◆ **AIM OF THE EXERCISE**
Scan the records for the line containing "Create an account". From there through the last line, write out each line exactly.

◆ **INPUT DATA**
<<<<

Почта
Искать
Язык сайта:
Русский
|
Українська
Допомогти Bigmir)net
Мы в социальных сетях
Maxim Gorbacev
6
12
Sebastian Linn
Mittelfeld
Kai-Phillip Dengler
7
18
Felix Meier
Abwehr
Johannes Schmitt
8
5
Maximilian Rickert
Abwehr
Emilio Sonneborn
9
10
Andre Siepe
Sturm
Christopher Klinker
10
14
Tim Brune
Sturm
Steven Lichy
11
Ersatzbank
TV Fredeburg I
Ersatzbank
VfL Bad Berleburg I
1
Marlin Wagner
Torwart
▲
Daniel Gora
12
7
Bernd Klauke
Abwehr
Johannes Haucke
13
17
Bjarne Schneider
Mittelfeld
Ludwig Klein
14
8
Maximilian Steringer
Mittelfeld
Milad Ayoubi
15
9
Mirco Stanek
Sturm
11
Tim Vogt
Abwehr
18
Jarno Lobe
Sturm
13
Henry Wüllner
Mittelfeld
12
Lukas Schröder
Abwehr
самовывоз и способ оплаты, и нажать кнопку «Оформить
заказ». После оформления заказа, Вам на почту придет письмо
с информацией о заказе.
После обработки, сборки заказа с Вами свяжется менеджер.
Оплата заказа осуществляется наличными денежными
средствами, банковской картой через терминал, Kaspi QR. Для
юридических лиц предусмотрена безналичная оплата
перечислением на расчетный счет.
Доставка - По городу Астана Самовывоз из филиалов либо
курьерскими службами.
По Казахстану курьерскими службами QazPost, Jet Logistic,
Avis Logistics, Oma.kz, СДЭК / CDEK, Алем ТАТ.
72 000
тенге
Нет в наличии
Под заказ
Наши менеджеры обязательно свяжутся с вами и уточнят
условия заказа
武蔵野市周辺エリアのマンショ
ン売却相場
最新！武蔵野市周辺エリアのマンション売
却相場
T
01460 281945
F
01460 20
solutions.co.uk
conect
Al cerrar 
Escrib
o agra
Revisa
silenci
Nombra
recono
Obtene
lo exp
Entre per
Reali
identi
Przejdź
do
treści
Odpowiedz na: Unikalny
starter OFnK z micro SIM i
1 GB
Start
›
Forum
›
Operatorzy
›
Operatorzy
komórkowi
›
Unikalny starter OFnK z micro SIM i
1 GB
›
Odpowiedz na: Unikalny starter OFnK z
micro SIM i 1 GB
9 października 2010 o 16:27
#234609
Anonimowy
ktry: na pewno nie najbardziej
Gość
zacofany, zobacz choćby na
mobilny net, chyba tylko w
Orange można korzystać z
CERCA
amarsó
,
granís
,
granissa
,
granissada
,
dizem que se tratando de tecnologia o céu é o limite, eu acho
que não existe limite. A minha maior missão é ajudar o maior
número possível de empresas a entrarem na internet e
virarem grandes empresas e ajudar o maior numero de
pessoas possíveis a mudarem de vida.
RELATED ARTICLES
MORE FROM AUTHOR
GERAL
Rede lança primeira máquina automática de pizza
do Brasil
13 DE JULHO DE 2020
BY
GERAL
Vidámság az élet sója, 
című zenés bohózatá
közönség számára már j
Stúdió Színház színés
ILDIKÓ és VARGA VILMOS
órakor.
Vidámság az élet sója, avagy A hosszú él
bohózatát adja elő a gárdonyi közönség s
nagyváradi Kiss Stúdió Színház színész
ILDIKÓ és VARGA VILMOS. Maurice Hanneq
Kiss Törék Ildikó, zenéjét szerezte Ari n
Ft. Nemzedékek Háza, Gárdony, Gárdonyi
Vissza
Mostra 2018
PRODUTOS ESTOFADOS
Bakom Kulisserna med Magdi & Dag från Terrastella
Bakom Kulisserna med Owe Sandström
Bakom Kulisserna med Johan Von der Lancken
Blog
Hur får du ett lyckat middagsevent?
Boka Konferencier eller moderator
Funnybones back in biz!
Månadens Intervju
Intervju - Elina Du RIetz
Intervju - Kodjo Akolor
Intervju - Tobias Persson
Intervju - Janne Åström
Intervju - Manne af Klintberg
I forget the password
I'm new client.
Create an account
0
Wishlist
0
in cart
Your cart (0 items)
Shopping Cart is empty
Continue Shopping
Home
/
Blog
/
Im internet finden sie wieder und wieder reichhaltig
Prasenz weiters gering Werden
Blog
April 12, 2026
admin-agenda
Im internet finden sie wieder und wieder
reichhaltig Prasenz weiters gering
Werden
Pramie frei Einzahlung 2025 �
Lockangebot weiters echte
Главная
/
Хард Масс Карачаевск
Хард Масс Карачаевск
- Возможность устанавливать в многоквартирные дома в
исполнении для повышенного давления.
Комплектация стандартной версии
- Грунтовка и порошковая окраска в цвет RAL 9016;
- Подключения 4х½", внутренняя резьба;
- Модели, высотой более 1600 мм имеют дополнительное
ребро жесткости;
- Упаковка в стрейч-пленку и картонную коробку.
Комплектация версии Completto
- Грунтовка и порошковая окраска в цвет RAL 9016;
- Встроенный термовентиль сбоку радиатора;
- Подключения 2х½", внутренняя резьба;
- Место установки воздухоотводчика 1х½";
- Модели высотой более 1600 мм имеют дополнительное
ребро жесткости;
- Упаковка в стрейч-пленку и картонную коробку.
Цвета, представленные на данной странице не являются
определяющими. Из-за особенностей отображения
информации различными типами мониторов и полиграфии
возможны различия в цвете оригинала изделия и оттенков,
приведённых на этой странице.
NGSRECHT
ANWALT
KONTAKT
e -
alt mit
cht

>>>>

◆ **YOUR SOLUTION**
Create an account
0
Wishlist
0
in cart
Your cart (0 items)
Shopping Cart is empty
Continue Shopping
Home
/
Blog
/
Im internet finden sie wieder und wieder reichhaltig
Prasenz weiters gering Werden
Blog
April 12, 2026
admin-agenda
Im internet finden sie wieder und wieder
reichhaltig Prasenz weiters gering
Werden
Pramie frei Einzahlung 2025 �
Lockangebot weiters echte
Главная
/
Хард Масс Карачаевск
Хард Масс Карачаевск
- Возможность устанавливать в многоквартирные дома в
исполнении для повышенного давления.
Комплектация стандартной версии
- Грунтовка и порошковая окраска в цвет RAL 9016;
- Подключения 4х½", внутренняя резьба;
- Модели, высотой более 1600 мм имеют дополнительное
ребро жесткости;
- Упаковка в стрейч-пленку и картонную коробку.
Комплектация версии Completto
- Грунтовка и порошковая окраска в цвет RAL 9016;
- Встроенный термовентиль сбоку радиатора;
- Подключения 2х½", внутренняя резьба;
- Место установки воздухоотводчика 1х½";
- Модели высотой более 1600 мм имеют дополнительное
ребро жесткости;
- Упаковка в стрейч-пленку и картонную коробку.
Цвета, представленные на данной странице не являются
определяющими. Из-за особенностей отображения
информации различными типами мониторов и полиграфии
возможны различия в цвете оригинала изделия и оттенков,
приведённых на этой странице.
NGSRECHT
ANWALT
KONTAKT
e -
alt mit
cht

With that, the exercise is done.